Tip: It’s always a good idea to open with an attention-catching personal anecdote! I dedicated the first few lines of my statement to a story about a very personal experience that exemplified my research interests’ real-world applications. I also mentioned (but did not overly elaborate on) things that helped me stand out, like my experience as a first-generation American, woman, and racial minority.
Consult with others.
Read as many samples as you can, even if they aren’t exactly from students your field — see the below resources section for links with outstanding statements. Talk to experts, other winners, faculty, etc. Ask for extra pairs of eyes on your statements, particularly your personal one (usually the research proposal will be more technical and more scientifically sound). I, personally, carved out time to attend workshops and use free coaching services offered by my university. Take advantage of any resources you might have! This will help you understand what, exactly, reviewers are looking for.
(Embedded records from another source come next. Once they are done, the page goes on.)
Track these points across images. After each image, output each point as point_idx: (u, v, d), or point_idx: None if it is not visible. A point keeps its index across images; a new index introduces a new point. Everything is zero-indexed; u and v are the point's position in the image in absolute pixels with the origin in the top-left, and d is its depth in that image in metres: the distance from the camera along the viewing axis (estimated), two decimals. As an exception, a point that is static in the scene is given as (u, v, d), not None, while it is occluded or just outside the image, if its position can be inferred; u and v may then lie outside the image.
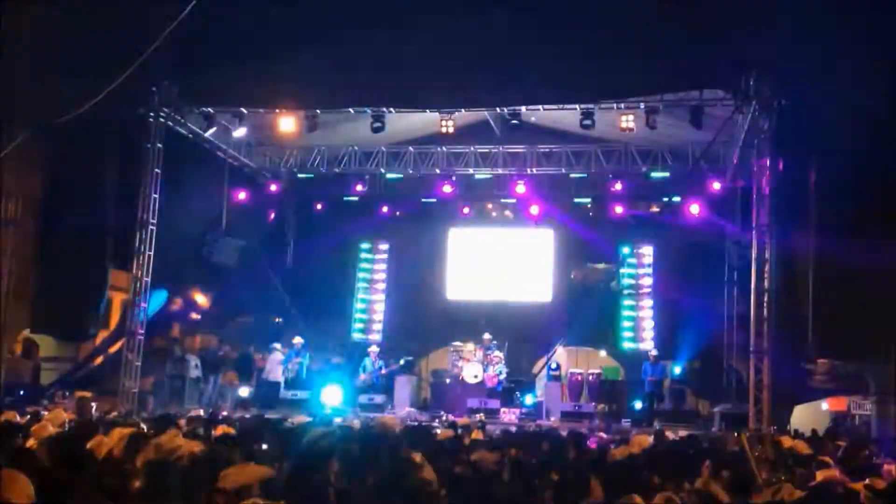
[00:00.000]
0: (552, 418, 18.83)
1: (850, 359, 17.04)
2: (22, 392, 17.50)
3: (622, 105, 16.88)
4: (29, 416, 10.81)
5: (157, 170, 17.48)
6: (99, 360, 18.88)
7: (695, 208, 20.18)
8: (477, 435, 11.01)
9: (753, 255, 15.79)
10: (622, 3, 15.38)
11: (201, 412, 15.25)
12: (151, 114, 17.43)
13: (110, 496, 5.19)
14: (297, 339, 20.80)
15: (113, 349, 18.43)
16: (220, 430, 9.95)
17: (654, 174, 20.23)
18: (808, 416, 17.69)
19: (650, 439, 11.18)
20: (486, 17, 15.98)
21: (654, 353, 20.11)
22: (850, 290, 15.39)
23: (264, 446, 7.92)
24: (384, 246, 24.23)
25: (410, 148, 20.85)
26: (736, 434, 14.68)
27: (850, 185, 15.27)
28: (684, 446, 10.97)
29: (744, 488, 6.17)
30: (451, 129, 17.85)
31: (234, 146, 20.18)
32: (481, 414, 17.95)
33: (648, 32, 15.15)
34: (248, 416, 15.40)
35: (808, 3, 14.54)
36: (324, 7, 16.14)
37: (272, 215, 23.30)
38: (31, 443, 7.73)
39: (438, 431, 11.83)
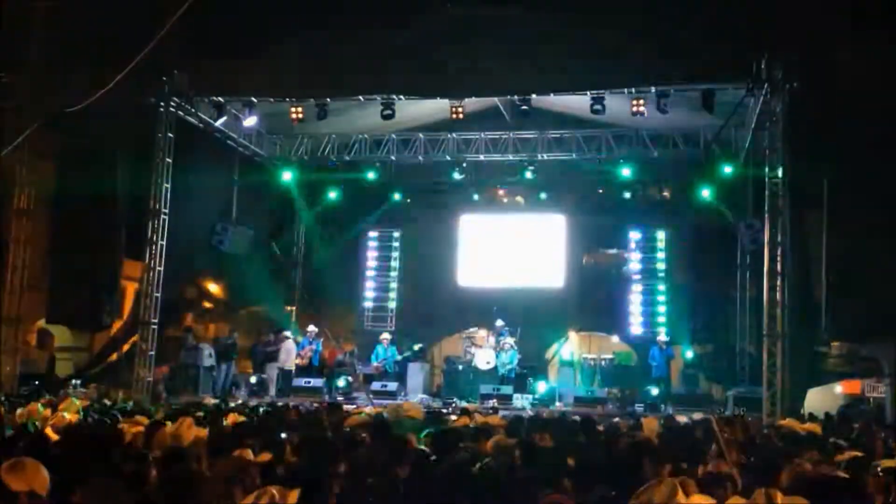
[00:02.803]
0: (560, 404, 18.81)
1: (863, 341, 17.02)
2: (38, 382, 17.63)
3: (633, 90, 16.79)
4: (51, 409, 10.87)
5: (168, 159, 17.51)
6: (114, 356, 18.96)
7: (707, 192, 20.11)
8: (496, 420, 10.95)
9: (766, 239, 15.72)
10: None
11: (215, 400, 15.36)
12: (162, 103, 17.45)
13: (129, 484, 5.24)
14: (311, 328, 20.87)
15: (126, 346, 18.48)
16: (231, 418, 9.99)
17: (666, 158, 20.14)
18: (822, 399, 17.65)
19: (660, 423, 11.18)
20: (495, 4, 15.98)
21: (661, 338, 20.12)
22: (863, 272, 15.36)
23: (283, 435, 7.93)
24: (395, 233, 24.23)
25: (420, 135, 20.81)
26: (749, 419, 14.72)
27: (863, 167, 15.21)
28: (694, 430, 10.95)
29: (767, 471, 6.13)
30: (461, 116, 17.83)
31: (245, 135, 20.20)
32: (494, 400, 17.99)
33: (660, 20, 15.10)
34: (263, 404, 15.47)
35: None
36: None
37: (282, 203, 23.35)
38: (48, 432, 7.80)
39: (453, 418, 11.87)
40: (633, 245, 22.70)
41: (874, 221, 15.21)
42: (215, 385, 19.43)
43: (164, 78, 17.28)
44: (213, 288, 21.40)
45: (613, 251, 22.56)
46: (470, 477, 5.61)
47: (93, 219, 18.00)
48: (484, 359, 20.23)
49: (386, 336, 21.27)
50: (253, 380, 20.21)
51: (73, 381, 17.75)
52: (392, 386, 19.54)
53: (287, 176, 22.02)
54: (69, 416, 8.85)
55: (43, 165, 18.37)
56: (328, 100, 17.69)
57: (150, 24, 14.65)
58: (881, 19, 14.52)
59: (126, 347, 18.57)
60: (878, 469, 6.04)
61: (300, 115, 18.08)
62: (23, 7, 17.26)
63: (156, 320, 17.34)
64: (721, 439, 6.91)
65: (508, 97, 18.33)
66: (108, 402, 13.70)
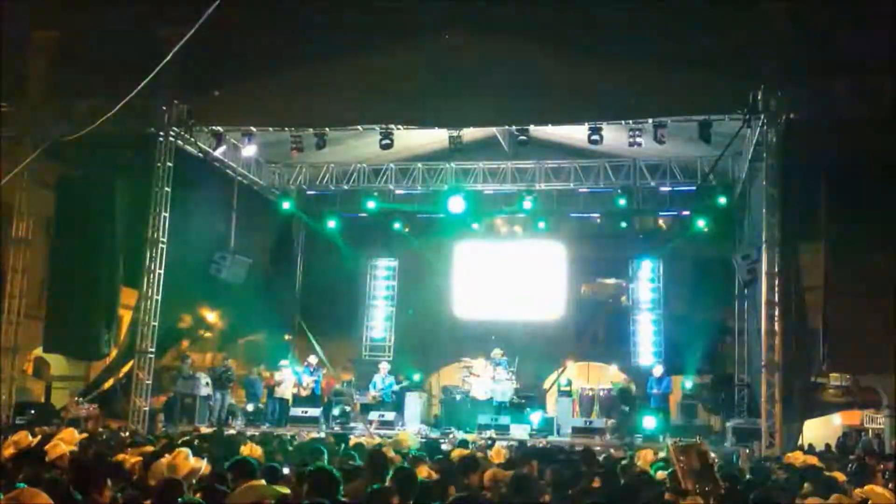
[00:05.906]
0: (560, 435, 18.72)
1: (862, 372, 16.98)
2: (33, 412, 17.53)
3: (630, 121, 16.88)
4: (41, 437, 10.81)
5: (166, 188, 17.55)
6: (110, 382, 18.86)
7: (704, 222, 20.16)
8: (498, 457, 10.77)
9: (763, 269, 15.74)
10: (631, 23, 15.48)
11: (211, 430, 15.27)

Below, I’ve included a rough outline of my statement structures.
Make it clear.
Relatedly, you want to make it easy for NSF reviewers to understand why and how you are qualified and exceptional. Early on in my personal statement, I established my driving motivations (what “I’m about”) to give them a strong sense of who I am. I used formatting to be as explicit as possible: I bolded important statements (sparingly), used headers to explicitly outline my intellectual merit and broader impacts sections, and used line breaks between paragraphs to give reviewers’ eyes a break. Think about how many statements reviewers need to go through, and try to make their job easier.
Time yourself wisely.
Give yourself enough time. Start by listing out all the potential things you might ever want to incorporate into your statement, cull through them, develop your narrative, and then sit down and write it up. Know yourself and your work habits, be kind to yourself and allow yourself breaks, and plan accordingly! Easy, right?
Help your recommenders.
Every reference writer works differently. Some may want privacy and full control over the letter; others may want you to develop a draft yourself. In any case, it helps to give them as much information as possible. I referred back to my graduate school application process and created a “brag sheet” to highlight the greatest hits in my CV and the key points of my proposal. Providing your letter-writers with as much information as possible is critical — help them help you.